• Text excerpt
■ ■ ■ ■ ■
M.G.: How hard is the island climate on a piano?
M.T.: Not as bad as I expected. Our school is away from the ocean, so that helps. To help with the humidity, we put little cups in the instruments and fill them with salt.
M.G.: Once that first piano showed up on Rapa Nui, your life changed fast, didn’t it?
M.T.: Yes. I had my first lesson in April 1992. That Christmas, my mother flew me to Valdivia, in southern Chile, so I could study more seriously.
M.G.: By this time, you were already playing Mozart’s Sonata No. 16 in C major and Beethoven’s Für Elise.
M.T.: My teacher on Rapa Nui, Erica Putney, was really a violinist, not a pianist. She hadn’t come to Rapa Nui to teach, and she didn’t have lesson books. So she just started me out with the easiest pieces she had.
M.G.: People always say that you can’t go home again. Yet after nearly 20 years on three different continents, you resettled in Rapa Nui. What’s the longest you had been away?
M.T.: No matter where you start from, it’s a very long trip. I think the longest I was ever away was five years.
“There was this umbilical cord connecting me to the island.”
M.G.: I wonder if you’re one of the musicians who figured out that some of the more brutal realities of the industry just were not for them. The competition culture, for instance. What was that like for you?
M.T.: There are some very positive aspects to competitions. They force you to push yourself to your limits and even further. They can open many doors. But I could never make peace with the idea that people are always comparing us. When I got first place, I felt sad for the other players. And when I didn’t get first place, I would wonder why. What was missing? As an artist, you have to have something to say—and also to communicate humility. It’s not about us being rock stars.
M.G.: How about touring?
■ ■ ■ ■ ■
• List of tasks
[a] From the interview, quote the words between "M.G.: How hard" and "Beethoven’s Für Elise.", inclusive.
[b] According to the interview, what do they put inside the pianos to deal with the humidity?
The lines after the interview are separate material.

• Data lines
■ ■ ■ ■ ■
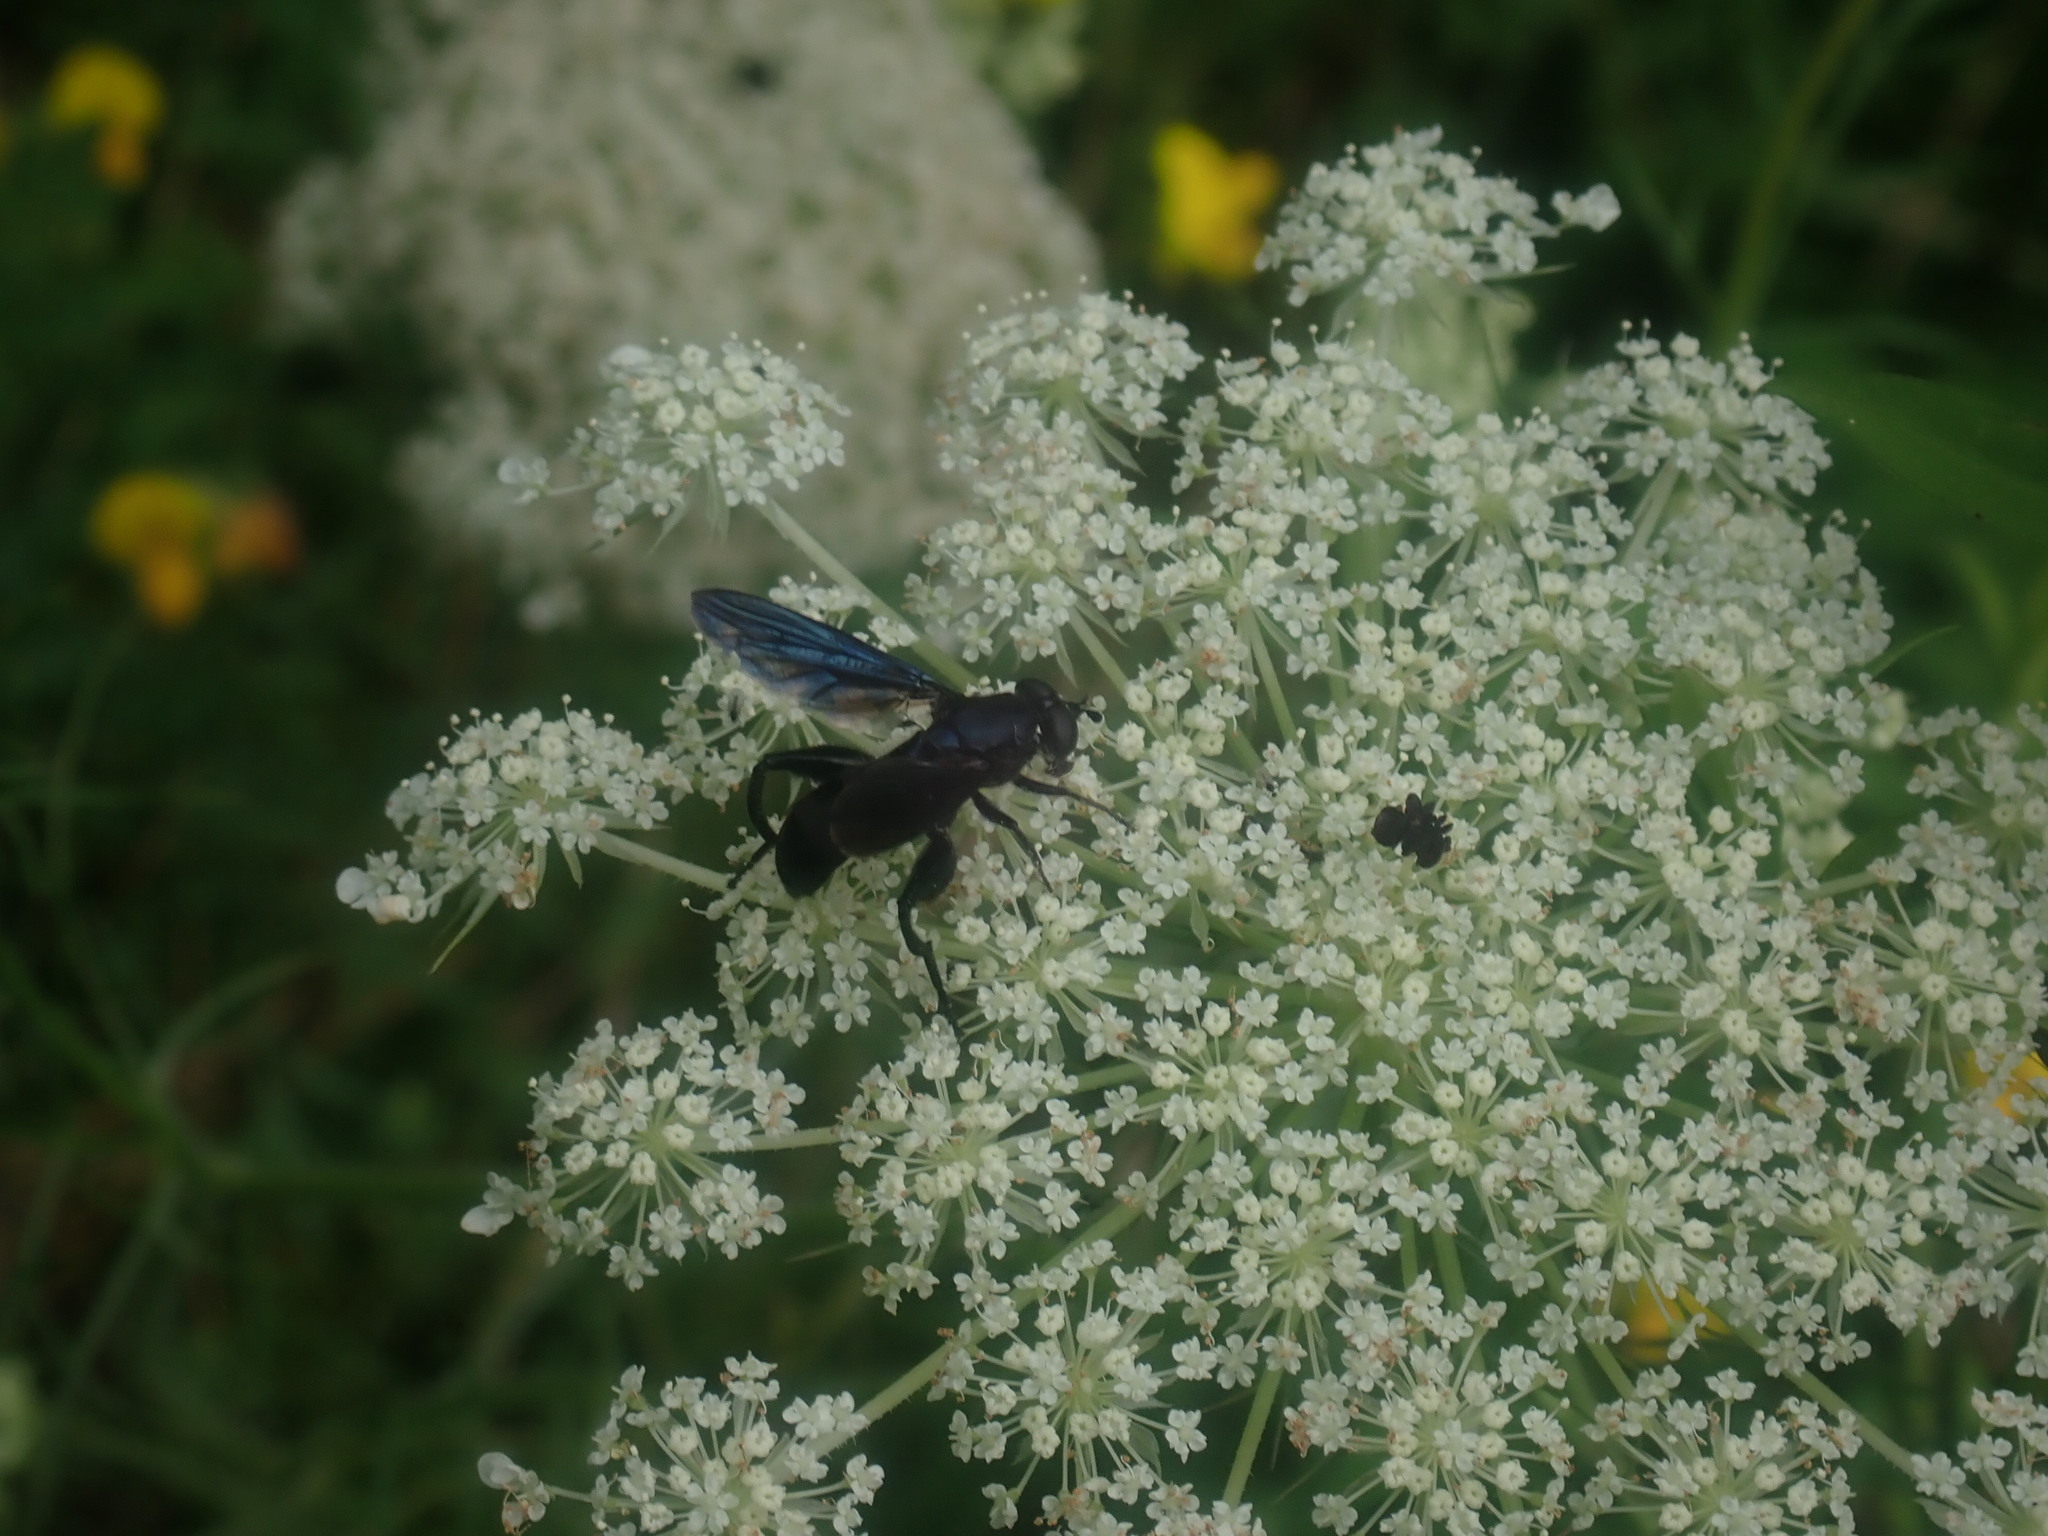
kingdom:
■ ■ ■ ■ ■
• Answers by task
[a]
M.G.: How hard is the island climate on a piano?
M.T.: Not as bad as I expected. Our school is away from the ocean, so that helps. To help with the humidity, we put little cups in the instruments and fill them with salt.
M.G.: Once that first piano showed up on Rapa Nui, your life changed fast, didn’t it?
M.T.: Yes. I had my first lesson in April 1992. That Christmas, my mother flew me to Valdivia, in southern Chile, so I could study more seriously.
M.G.: By this time, you were already playing Mozart’s Sonata No. 16 in C major and Beethoven’s Für Elise.

[b] Little cups filled with salt.